#### Supplied passage:
Sometimes it is possible, other times not (dorsal root ganglia damage).

GNC tends to be quite expensive. But you can get it anywhere you want. I get mine from Puritan's Pride. But I don't use it every day, and only when I get burning which is less often.

Acetyl carnitine also helps with exercise tolerance and may reduce lactic acid build up in muscle with use (lactic acid comes from glucose as a fuel). The body builders use huge doses of it for this purpose.

But for older people it can help take a load off the glucose being burned in the mitochondria. Carnitine helps with using fatty acids instead. So if you get muscle burning with your symptoms the carnitine can help. The price of acetyl carnitine is coming down, but at GNC most things are way overpriced IMO.

I'd start at 250mg to 500mg a day, and increase up to 2 grams if needed. I find 250mg a day enough for me most days and I am just a bit older than you. When I was working out alot I used 1 gram a day. I change doses depending on my exertion levels.

This is mostly for people with suspected damage to the mitochondria. It is rather benign, so is not harmful in any way.
You seem to know a lot about medications that hurt and help.

Have you ever heard of astaxanthin? Dr. Mercola, D.O. has promoted it 3 times on Dr. Oz's show. Supposedly it is 550 times stronger than vitamin E, 800 times stronger than CoQ10 and 6000 stronger than vitamin C. It is a powerful antioxidant and he recommends it be taken at 12 mg per day for 4-6 weeks and then reduced to 4 mg daily. Next to vitamin D, he says everyone should take this, particularly baby boomers. His website is mercola.com.

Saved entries

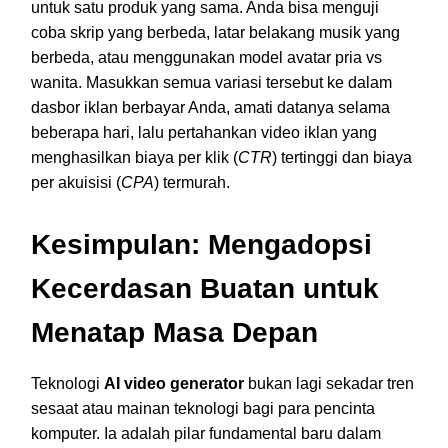
untuk satu produk yang sama. Anda bisa menguji
coba skrip yang berbeda, latar belakang musik yang
berbeda, atau menggunakan model avatar pria vs
wanita. Masukkan semua variasi tersebut ke dalam
dasbor iklan berbayar Anda, amati datanya selama
beberapa hari, lalu pertahankan video iklan yang
menghasilkan biaya per klik (
CTR
) tertinggi dan biaya
per akuisisi (
CPA
) termurah.
Kesimpulan: Mengadopsi
Kecerdasan Buatan untuk
Menatap Masa Depan
Teknologi
AI video generator
bukan lagi sekadar tren
sesaat atau mainan teknologi bagi para pencinta
komputer. Ia adalah pilar fundamental baru dalam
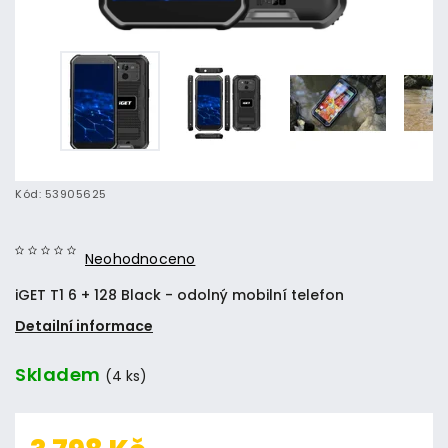
Kód:
53905625
Neohodnoceno
iGET T1 6 + 128 Black - odolný mobilní telefon
Detailní informace
Skladem
(4 ks)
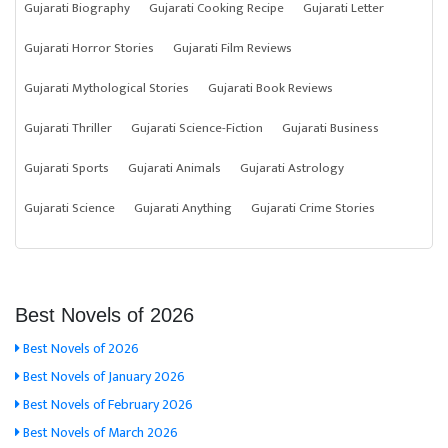
Gujarati Biography
Gujarati Cooking Recipe
Gujarati Letter
Gujarati Horror Stories
Gujarati Film Reviews
Gujarati Mythological Stories
Gujarati Book Reviews
Gujarati Thriller
Gujarati Science-Fiction
Gujarati Business
Gujarati Sports
Gujarati Animals
Gujarati Astrology
Gujarati Science
Gujarati Anything
Gujarati Crime Stories
Best Novels of 2026
Best Novels of 2026
Best Novels of January 2026
Best Novels of February 2026
Best Novels of March 2026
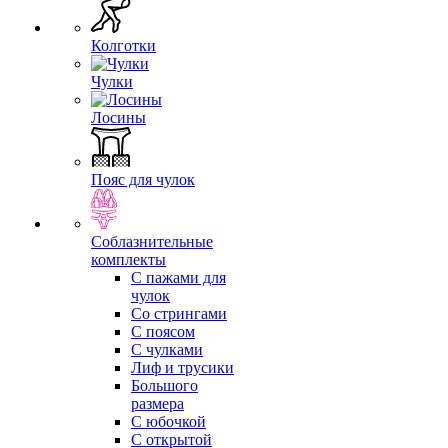
Колготки
Чулки
Лосины
Пояс для чулок
Соблазнительные
комплекты
С пажами для
чулок
Со стрингами
С поясом
С чулками
Лиф и трусики
Большого
размера
С юбочкой
С открытой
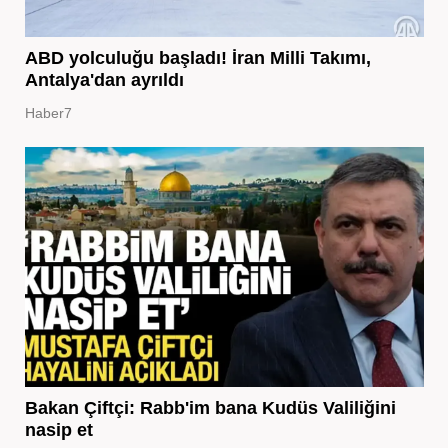
ABD yolculuğu başladı! İran Milli Takımı,
Antalya'dan ayrıldı
Haber7
Bakan Çiftçi: Rabb'im bana Kudüs Valiliğini
nasip et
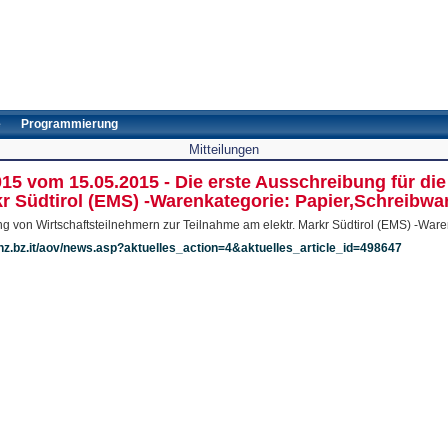
e
Programmierung
Mitteilungen
015 vom 15.05.2015 - Die erste Ausschreibung für di
kr Südtirol (EMS) -Warenkategorie: Papier,Schreibwa
ng von Wirtschaftsteilnehmern zur Teilnahme am elektr. Markr Südtirol (EMS) -Ware
inz.bz.it/aov/news.asp?aktuelles_action=4&aktuelles_article_id=498647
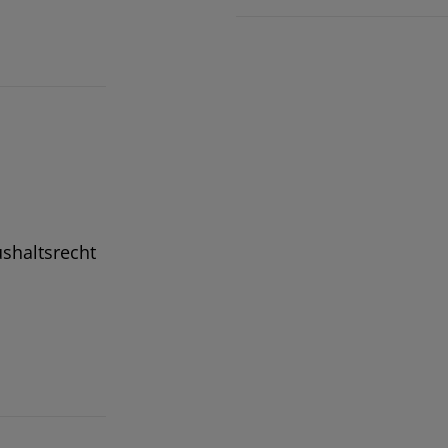
shaltsrecht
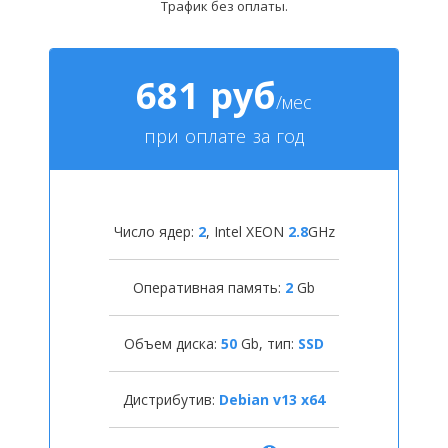
Трафик без оплаты.
681 руб
/мес
при оплате за год
Число ядер:
2
,
Intel XEON
2.8
GHz
Оперативная память:
2
Gb
Объем диска:
50
Gb, тип:
SSD
Дистрибутив:
Debian v13 x64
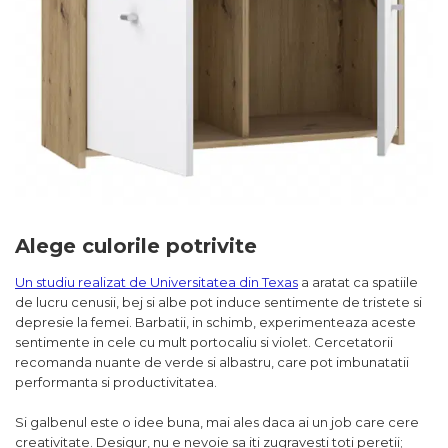
Alege culorile potrivite
Un studiu realizat de Universitatea din Texas
a aratat ca spatiile
de lucru cenusii, bej si albe pot induce sentimente de tristete si
depresie la femei. Barbatii, in schimb, experimenteaza aceste
sentimente in cele cu mult portocaliu si violet. Cercetatorii
recomanda nuante de verde si albastru, care pot imbunatatii
performanta si productivitatea.
Si galbenul este o idee buna, mai ales daca ai un job care cere
creativitate. Desigur, nu e nevoie sa iti zugravesti toti peretii;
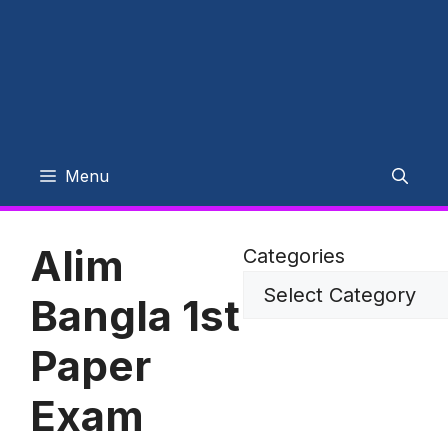
Menu
Alim
Categories
Bangla 1st
Paper
Exam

#### Assigned task:
Name every vitamin or supplement mentioned in the supplement post. These saved entries come from a separate source and are not part of the supplement post.

#### Solved exercise:
Acetyl carnitine, astaxanthin, vitamin E, CoQ10, vitamin C, vitamin D